ComplianceMINUTE | Dan Kuperstein | ERISA Penalties Increase for Form 5500 Violations!

New York Sets Paid Family Leave Contribution Rate

Dan Kuperstein

The New York State recently issued a statement setting the employee contribution rate for, when implemented, the nation’s most comprehensive paid family leave benefit. While there is nothing that has to be done immediately, employers should coordinate with their insurance carriers and payroll vendors to ensure they are ready and set up in advance of the January 1, 2018 implementation date.

 
 

Resources:
NYS DFS Statement
ACA(now) – News on Washington

Video Transcript: 
Hi, I’m Dan Kuperstein, and welcome to this episode of ComplianceMINUTE.

On June 1, 2017, the New York State Department of Financial Services (or “DFS”) issued a statement setting the employee contribution rate for paid family leave coverage under the New York Paid Family Leave Law, which, when fully implemented, will provide the nation’s most comprehensive paid family leave benefit.

To provide some background, under the new paid family leave law, beginning on January 1, 2018, employees of employers in New York can obtain paid leave of up to a maximum of 8 weeks annually (and up to 12 weeks annually beginning in 2021, when the law is fully implemented). The paid family leave can be used in order to bond with a new child, care for a loved one with a serious health condition or to help relieve family pressures when someone is called to active military service.

As explained by the DFS, the paid family leave benefits will be funded entirely through employee payroll deductions. DFS has set the weekly employee contribution amount for such coverage at 0.126% of an employee’s average weekly wage, or the New York State average weekly wage, whichever is less, for 2018.

Accordingly, for those employees earning less than the New York average weekly wage, the contribution will be 0.126% of the weekly income they earn. For those earning more than the New York average weekly wage, the contribution amount will be capped at 0.126% of that state average weekly wage. Currently, the New York average weekly wage is set at $1,305.92. So, when you multiply that state average weekly wage by the 0.126%, you get the maximum contribution rate, which is $1.65 per week per employee.

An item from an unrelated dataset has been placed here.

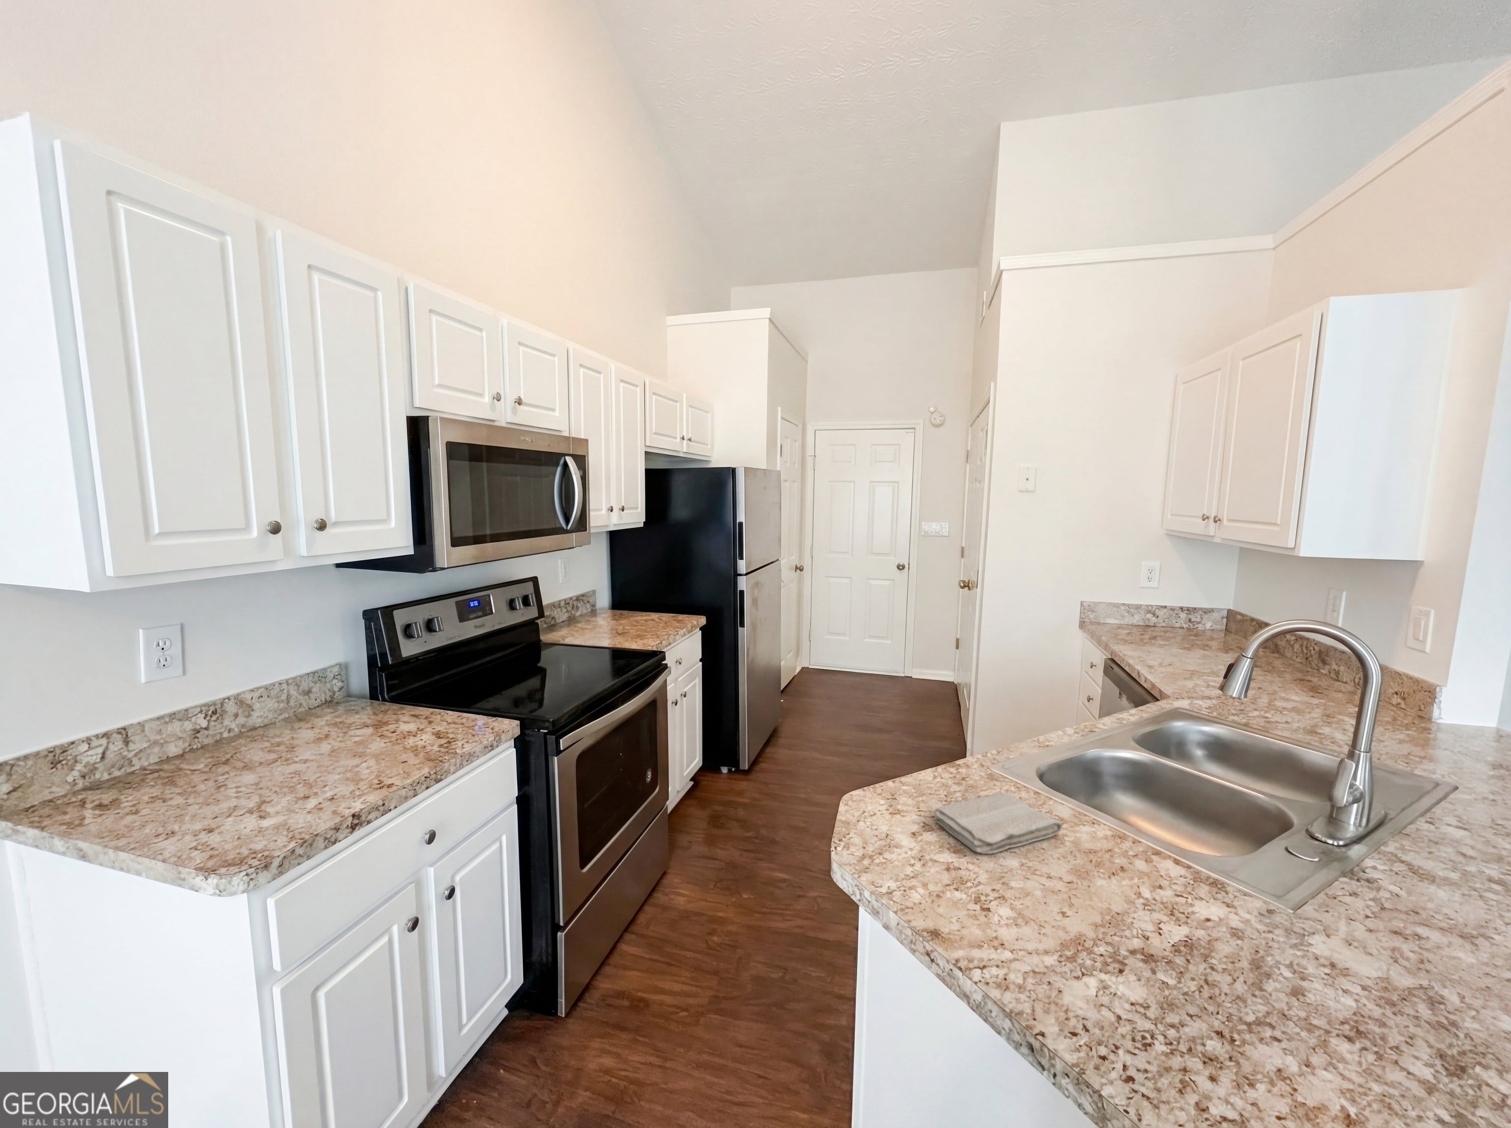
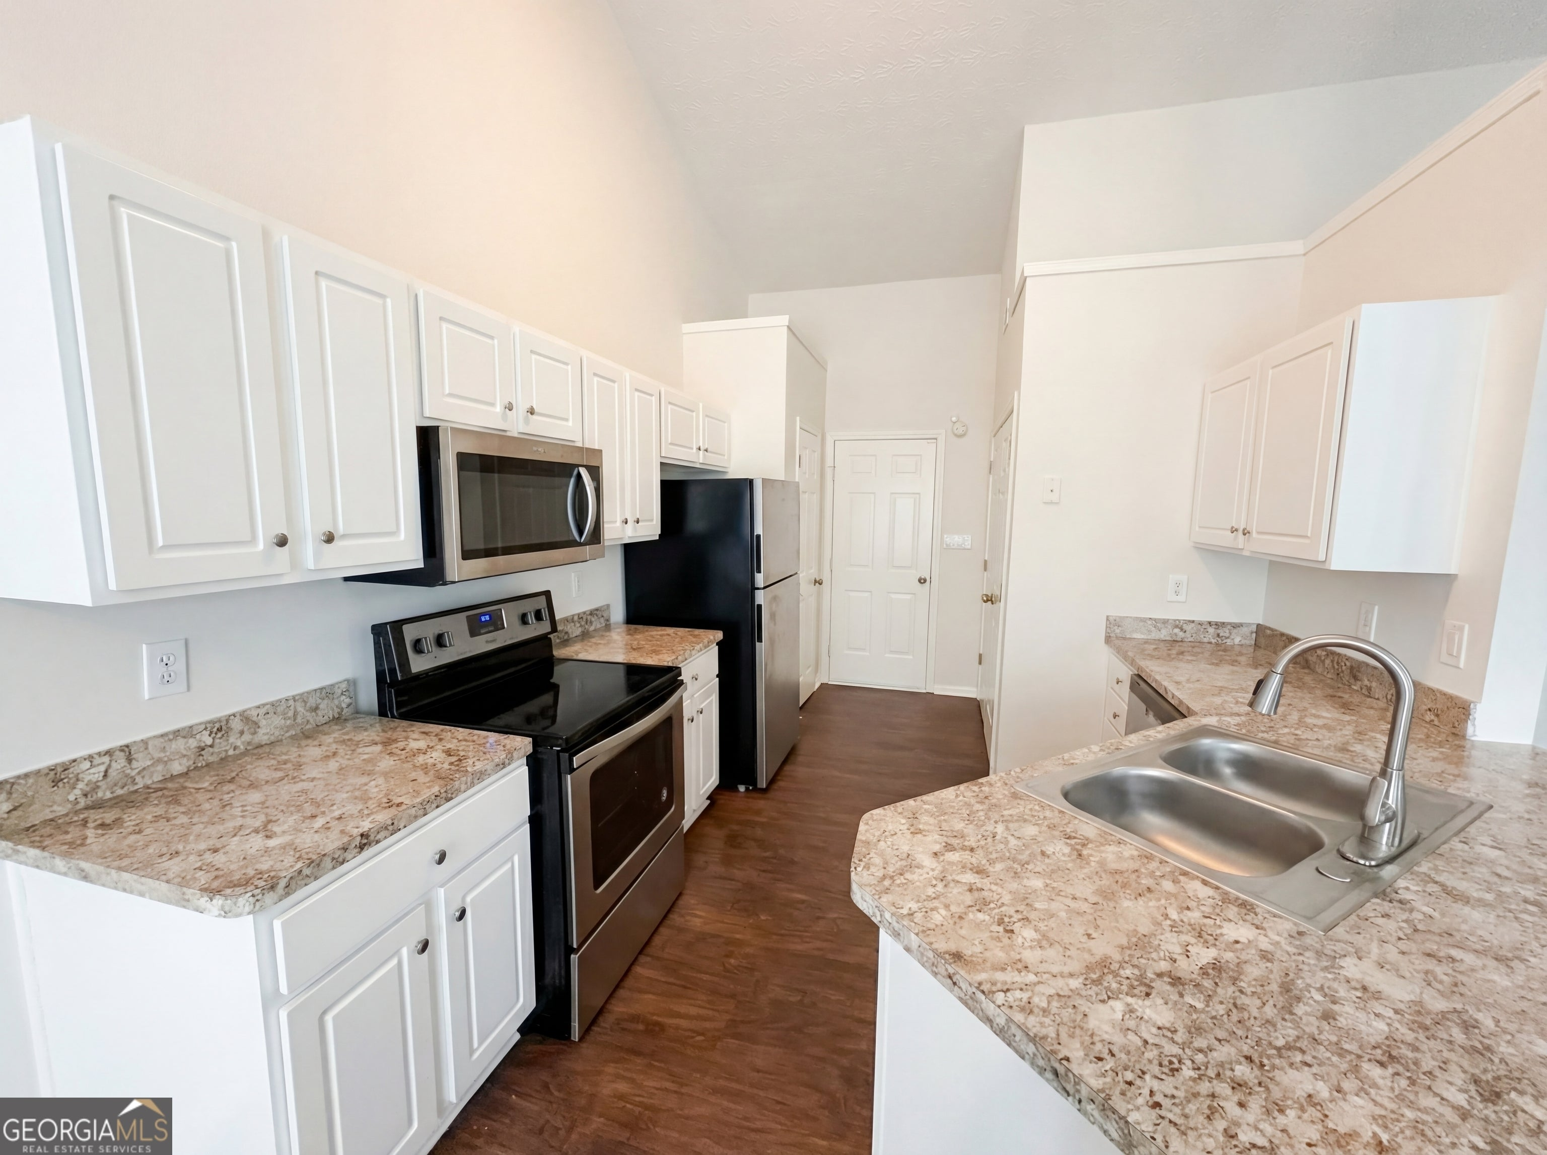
- washcloth [934,793,1062,854]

What are the key takeaways here for employers? Well, there’s really nothing that has to be done immediately with respect to the contributions for these benefits, as these contributions are not required to be paid by employees until January 1, 2018, but employers may want to begin the process of coordinating with their insurance carriers and payroll vendors now to ensure that they are all set up in advance of that date.